▶ _LESETEXT_
——

DAZ: Kritiker werfen Ihnen vor, ein "Kettenfreund" zu seinChatzimarkakis: Das ist nicht richtig. Inhabergeführte Apotheken sind für mich wesentlicher Bestandteil der Gesundheitsversorgung. Kern des Fremdbesitzverbotes ist zum einen die flächendeckende Versorgung mit Arzneimitteln und zum anderen die sichere Abgabe eines Gutes, das nicht wie jedes andere Handelsgut vertrieben werden darf. Das ist über "Ketten" so nicht möglich, weil nach geltendem Recht ein zugelassener Apotheker selbst Inhaber sein muss.
DAZ: Und wie steht es mit Pick-up-Systemen? Halten Sie solche Arzneimittel-Abholstellen für unproblematisch?Chatzimarkakis: Nein! Ich setze mich ganz im Gegenteil dafür ein, dass der Versandhandel sicherer wird, und der "Pick-up-Gedanke" steht nicht gerade für mehr Sicherheit. Der Versandhandel mit apothekenpflichtigen Arzneimitteln in Deutschland ist seit 2004 erlaubt. Für Versandapotheken gelten dabei dieselben Anforderungen wie für Präsenzapotheken. Bislang konnte der Verbraucher im Internet jedoch nicht erkennen, ob eine Apotheke eine behördliche Erlaubnis zum Versandhandel besitzt. Seit April führt das Deutsche Institut für Medizinische Information und Dokumentation (DIMDI) ein Register, in dem alle lizenzierten Versandapotheken erfasst sind. Eine entsprechende Lösung, verbunden mit einer groß angelegten öffentlichen Kampagne wünsche ich mir auch auf EU-Ebene. Immerhin ist das Internet zu 80 Prozent das Einfallstor für gefälschte Arzneimittel in Europa. Hier müssen wir dringend ansetzen.
DAZ: Welche Zukunft hat die Apotheke für Sie nach dem EuGH-Urteil?Chatzimarkakis: Die Apotheke in Europa befindet sich im Wandel. Der Trend bewegt sich ganz klar von einem "Verkäufer" hin zum kompetenten Gesundheitsberater. Diese Gesundheitsberatung sollte aber auch entsprechend honoriert werden, wie in manchen anderen EU-Staaten, wo das Beratungsgespräch über die Krankenkasse abgerechnet werden kann. Hier steckt ein enormes Potenzial, das Apotheker nutzen sollten! Im Bereich der Prävention können sie viel leisten. Ihr Chefredakteur Peter Ditzel hat das in der letzten Ausgabe selbst auf den Punkt gebracht, wenn er schreibt, dass Apotheken durch ihre Niedrigschwelligkeit des Zugangs nah dran am Patienten sind. Apotheken können unabhängig von Firmeninteressen auf das beste Produkt aufmerksam machen. Inhabergeführte Apotheken werden dem Internethandel und erst recht den "Pick-up-Discountern" immer eine Nasenlänge voraushaben. Qualität wird sich immer durchsetzen. Die inhabergeführte Apotheke hat Zukunft.

——

▶ _INHALT DER DATENSÄTZE_
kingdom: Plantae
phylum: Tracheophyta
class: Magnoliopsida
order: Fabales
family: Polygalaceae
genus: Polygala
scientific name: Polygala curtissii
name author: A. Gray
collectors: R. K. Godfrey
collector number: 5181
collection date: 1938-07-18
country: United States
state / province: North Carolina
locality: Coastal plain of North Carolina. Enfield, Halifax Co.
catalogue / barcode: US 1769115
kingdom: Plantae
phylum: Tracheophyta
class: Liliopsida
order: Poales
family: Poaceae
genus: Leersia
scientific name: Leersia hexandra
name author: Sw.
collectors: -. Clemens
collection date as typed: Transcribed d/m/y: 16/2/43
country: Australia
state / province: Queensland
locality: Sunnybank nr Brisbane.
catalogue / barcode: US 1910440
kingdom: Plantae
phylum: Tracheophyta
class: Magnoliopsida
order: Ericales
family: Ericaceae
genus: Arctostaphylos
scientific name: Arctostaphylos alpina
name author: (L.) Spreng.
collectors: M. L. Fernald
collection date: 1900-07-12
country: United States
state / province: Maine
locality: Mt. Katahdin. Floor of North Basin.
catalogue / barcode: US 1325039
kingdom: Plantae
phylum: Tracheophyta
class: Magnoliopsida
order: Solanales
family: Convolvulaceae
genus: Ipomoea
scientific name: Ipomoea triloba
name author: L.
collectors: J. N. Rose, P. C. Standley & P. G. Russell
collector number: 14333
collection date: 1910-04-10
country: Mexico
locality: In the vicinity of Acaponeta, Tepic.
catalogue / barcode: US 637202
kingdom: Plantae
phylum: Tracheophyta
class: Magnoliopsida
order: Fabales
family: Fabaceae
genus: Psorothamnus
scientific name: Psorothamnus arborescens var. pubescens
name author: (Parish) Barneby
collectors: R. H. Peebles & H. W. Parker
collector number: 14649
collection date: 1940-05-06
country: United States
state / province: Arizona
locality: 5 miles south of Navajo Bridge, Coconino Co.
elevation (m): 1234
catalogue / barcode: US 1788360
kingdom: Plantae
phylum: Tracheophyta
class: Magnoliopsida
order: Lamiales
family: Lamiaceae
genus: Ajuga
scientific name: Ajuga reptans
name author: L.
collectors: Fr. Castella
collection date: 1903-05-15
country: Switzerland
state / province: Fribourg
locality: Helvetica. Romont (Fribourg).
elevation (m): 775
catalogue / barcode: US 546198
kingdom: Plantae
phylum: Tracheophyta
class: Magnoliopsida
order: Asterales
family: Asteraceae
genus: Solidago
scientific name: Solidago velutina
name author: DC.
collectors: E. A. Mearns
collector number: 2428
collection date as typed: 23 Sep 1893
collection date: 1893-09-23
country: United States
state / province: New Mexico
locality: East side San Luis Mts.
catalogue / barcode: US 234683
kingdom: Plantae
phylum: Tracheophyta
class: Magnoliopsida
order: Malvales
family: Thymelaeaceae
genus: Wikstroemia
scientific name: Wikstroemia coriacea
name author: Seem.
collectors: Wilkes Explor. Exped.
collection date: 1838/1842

——

▶ _IHRE AUFGABE_
Erklären Sie anhand des Interviews über Apotheken in ein bis drei Sätzen, warum die Versorgung über „Ketten“ laut Chatzimarkakis so nicht möglich ist. Die Datensätze spielen hierfür keine Rolle.

▶ _MUSTERLÖSUNG_
Nach geltendem Recht muss ein zugelassener Apotheker selbst Inhaber der Apotheke sein. Deshalb ist die Versorgung über „Ketten“ so nicht möglich.